The game's complexity inverts on itself given how much trial-and-error experimentation you have to do to learn every little thing. In addition to moving your units about, and re-stocking them after they battle, you can also do stuff like Invest in a town, or try to bribe an enemy. The particulars of which are baffling, I still don't understand what the point of Investing is. All of this is further dragged down by how slow the game is. Outside of battle, things move at an acceptable clip. Inside of battle, holy Tebus. It's like SNES slowdown except it *never stops*.

Battles are what absolutely kill the game, though. First there's the excruciatingly slow speed. Then, each commander has only one fixed type of unit they can command, and the entire unit is filled out with them. Until you trial-and-error a few battles, you don't know which ones are suited to take on which other ones, leading you to some cheap and random deaths. Again, this is where a tutorial would really help.

If you happen to get terrain where there's a bottleneck between you and the enemy, get ready for the battle to drag out even longer, since the troops will have to clog it up and hack away at each other to slowly dwindle their numbers down before you and the enemy commander can get at each other. The casualties are lulzy too, battles almost always end up with both character's units totally wiped out and them standing there hacking at each other until one goes down. Then the winner makes a beeline to the nearest town to recruit more mooks. You'd think they'd get a reputation and have a hard time finding volunteers after awhile.

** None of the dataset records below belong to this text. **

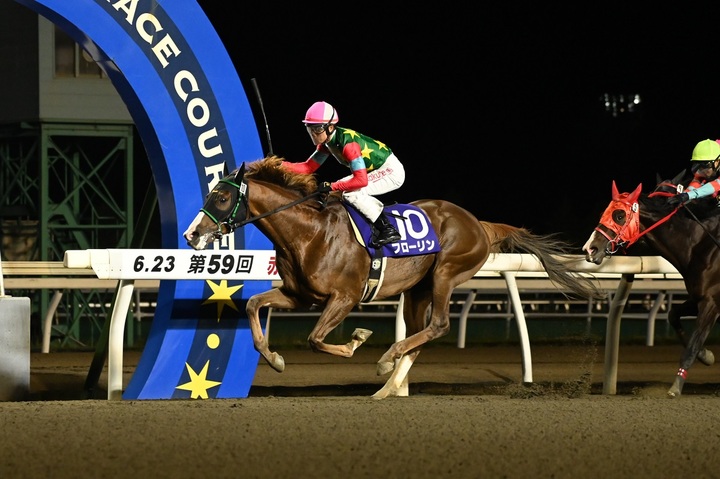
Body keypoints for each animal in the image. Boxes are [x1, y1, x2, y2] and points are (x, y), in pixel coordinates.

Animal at [184, 155, 603, 399]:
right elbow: (255, 305)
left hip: (446, 272)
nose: (192, 234)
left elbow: (316, 339)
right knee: (421, 334)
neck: (309, 232)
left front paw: (357, 340)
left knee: (439, 325)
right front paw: (274, 359)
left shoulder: (345, 296)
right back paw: (386, 388)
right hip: (418, 289)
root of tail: (479, 223)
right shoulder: (299, 295)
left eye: (221, 197)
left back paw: (387, 361)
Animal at [582, 169, 720, 398]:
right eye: (604, 212)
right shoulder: (697, 297)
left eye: (619, 215)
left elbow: (691, 346)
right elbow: (674, 316)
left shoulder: (711, 302)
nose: (590, 249)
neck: (700, 245)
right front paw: (707, 355)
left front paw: (675, 387)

You can also get into random battles when moving between "safe" points like towns and fortifications. Actually, I should say, there seems to be a better than 50% probability you *will* get jumped if you park your unit outside fortifications. And it's never just a pack of bandits or something, it's some massive mercenary unit with some buff commander that's just attacking people for no reason, or some huge squad of 30 monsters with some ridiculous leader. Now, here's the fun part of this. The enemy castle you have to take is almost always too far of a march from the nearest "safe" fortification to get there in one turn. So you have to build a camp by parking in "unsafe" terrain for at least one turn to prepare to attack them (the enemy leader nearly always just turtles in their castle forever.)

So you finally get an encampment ready to attack the enemy leader. Once you have multiple people piled into one square, the random enemy ambushes seem to stop, so having only wasted a few turns and maybe an hour of your life running people back and forth to the nearby fort to replenish troops, you're finally in position to assault the battlements. And then you discover ... the enemy can hire limitless new generals (complete with full armies) from their main base, and just endlessly spam them at you every turn to whittle down your forces and force you to constantly have people running back for fresh troops. Another interesting thing they can do is seemingly spam one new guy at you during their turn ... then, at the start of your turn, they somehow magically get an extra turn to spawn and spam another! It's completely insane. It's like playing a spoiled little Cartman kid online who starts cheating with codes once you've backed him down to his main encampment.

Oh man, I didn't even get to how the enemy commanders waste time when they are clearly defeated. Every one of these jagoffs is a walking pharmacy and also has a million buff/debuff spells on hand to spam. You'll have them surrounded and nearly dead and they'll drag things out forever by pulling minor healing items out of their ass or casting some pointless buff spell with some long-ass animation just to waste more of your time.

Seriously, this game reminded me of those old Atari 2600 games that were intentionally bad, that bigger non-gaming companies made through a shill corporation as a tax dodge. If they were intentionally bad, they'd sell poorly, and somehow losing that money actually translated to a bigger net profit in tax write-offs for them somehow (a loophole I would hope Congress closed at some point, but knowing them, probably not.) Everything about the game seems like it was a calculated decision to waste as much of your time as possible in pointless, frustrating activity.